JOB ITEM
For every line in the material, output its text exactly and exclude any image it holds.

DATA FOR PROCESSING

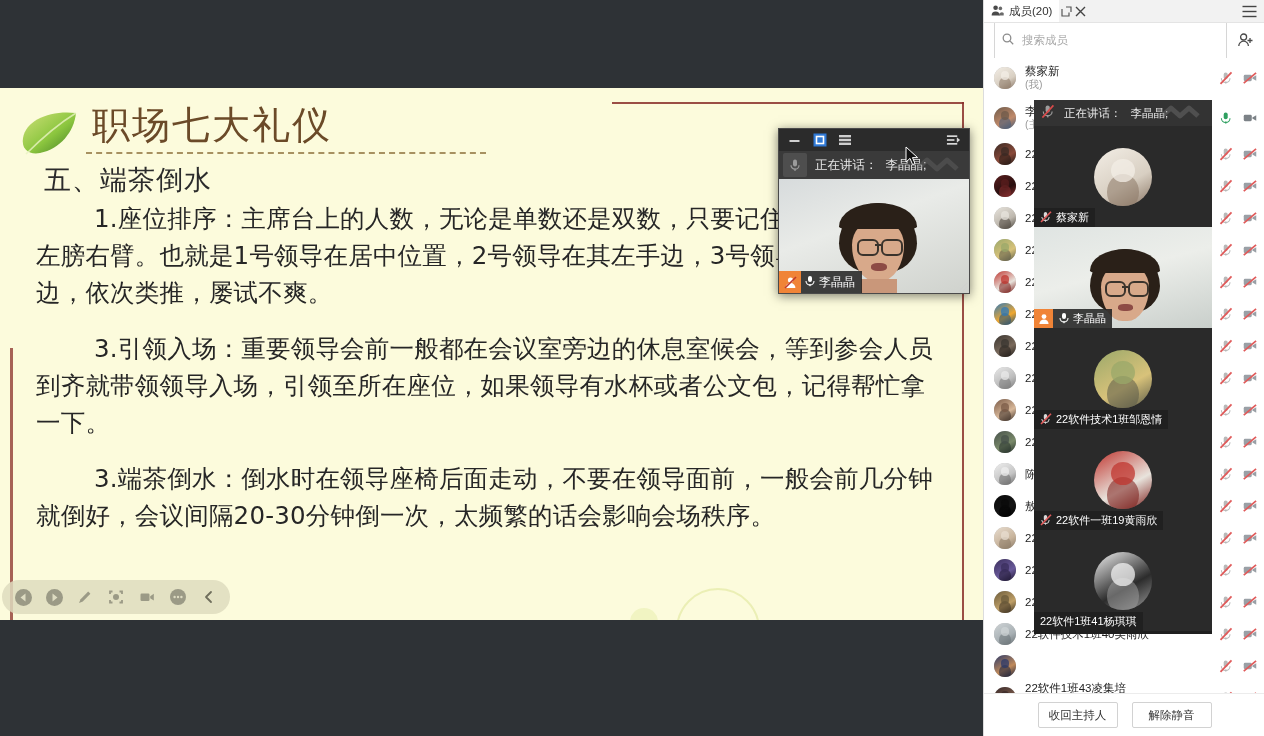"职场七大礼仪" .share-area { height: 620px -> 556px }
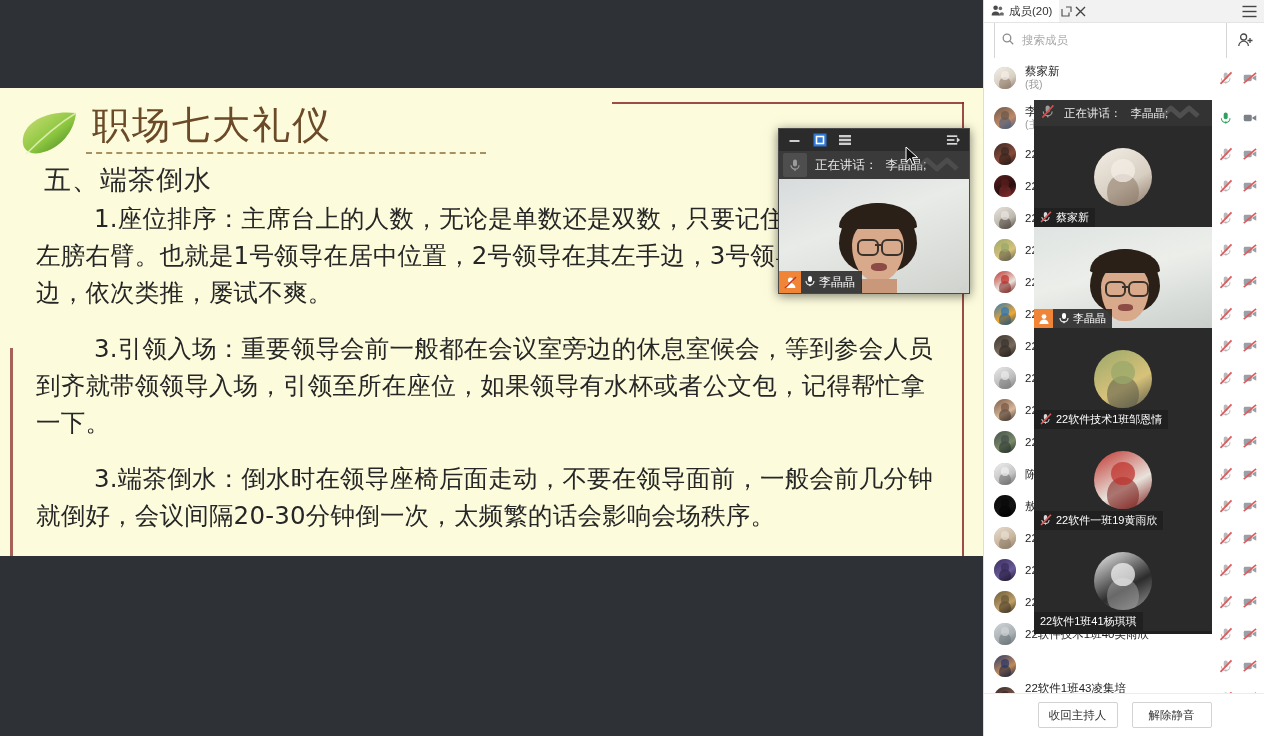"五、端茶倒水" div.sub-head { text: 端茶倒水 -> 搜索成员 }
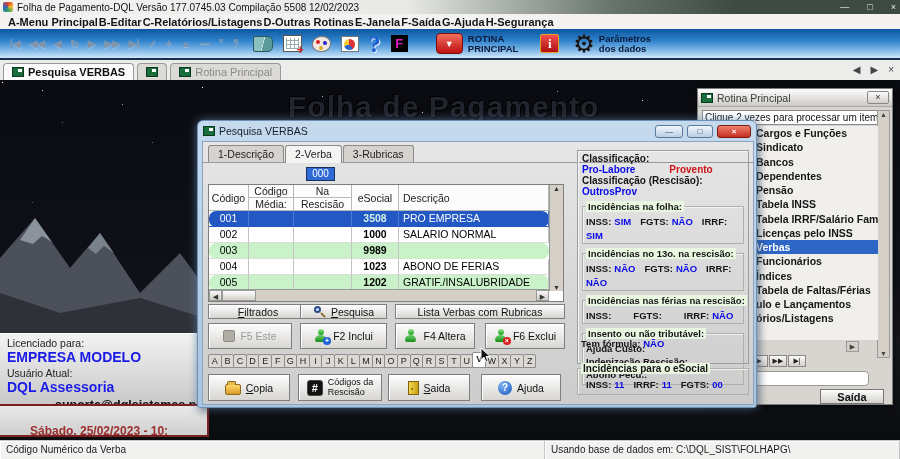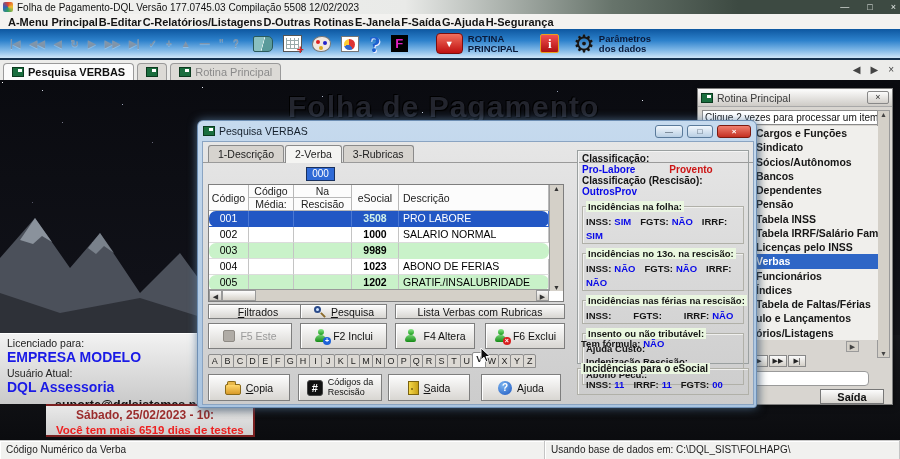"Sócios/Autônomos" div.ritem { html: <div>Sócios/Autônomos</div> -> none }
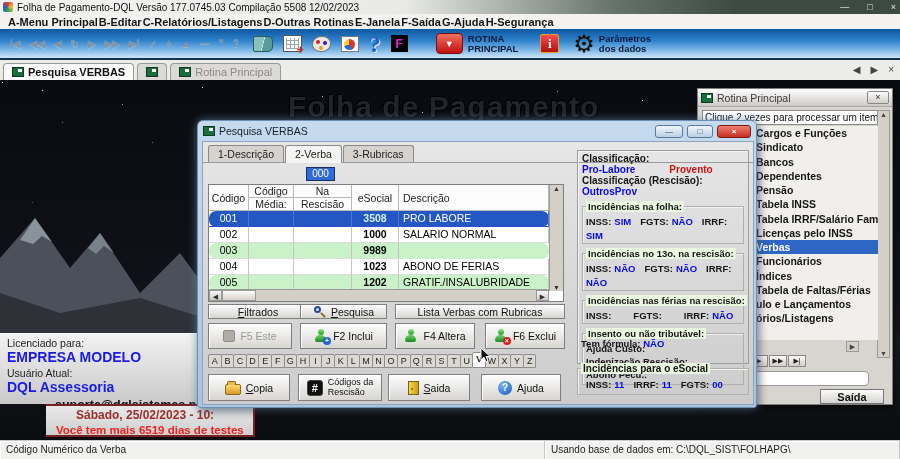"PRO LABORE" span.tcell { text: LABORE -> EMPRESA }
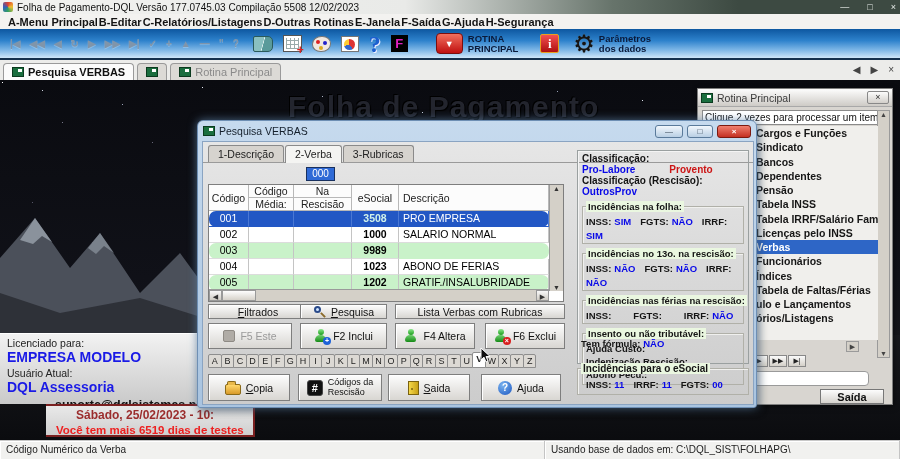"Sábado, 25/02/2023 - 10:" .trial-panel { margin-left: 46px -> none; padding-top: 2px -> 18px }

SOLUTION FOR THIS PROBLEM
"职场七大礼仪" .share-area { height: 620px -> 556px }
"五、端茶倒水" div.sub-head { text: 端茶倒水 -> 搜索成员 }
"Sócios/Autônomos" div.ritem { html: <div>Sócios/Autônomos</div> -> none }
"PRO LABORE" span.tcell { text: LABORE -> EMPRESA }
"Sábado, 25/02/2023 - 10:" .trial-panel { margin-left: 46px -> none; padding-top: 2px -> 18px }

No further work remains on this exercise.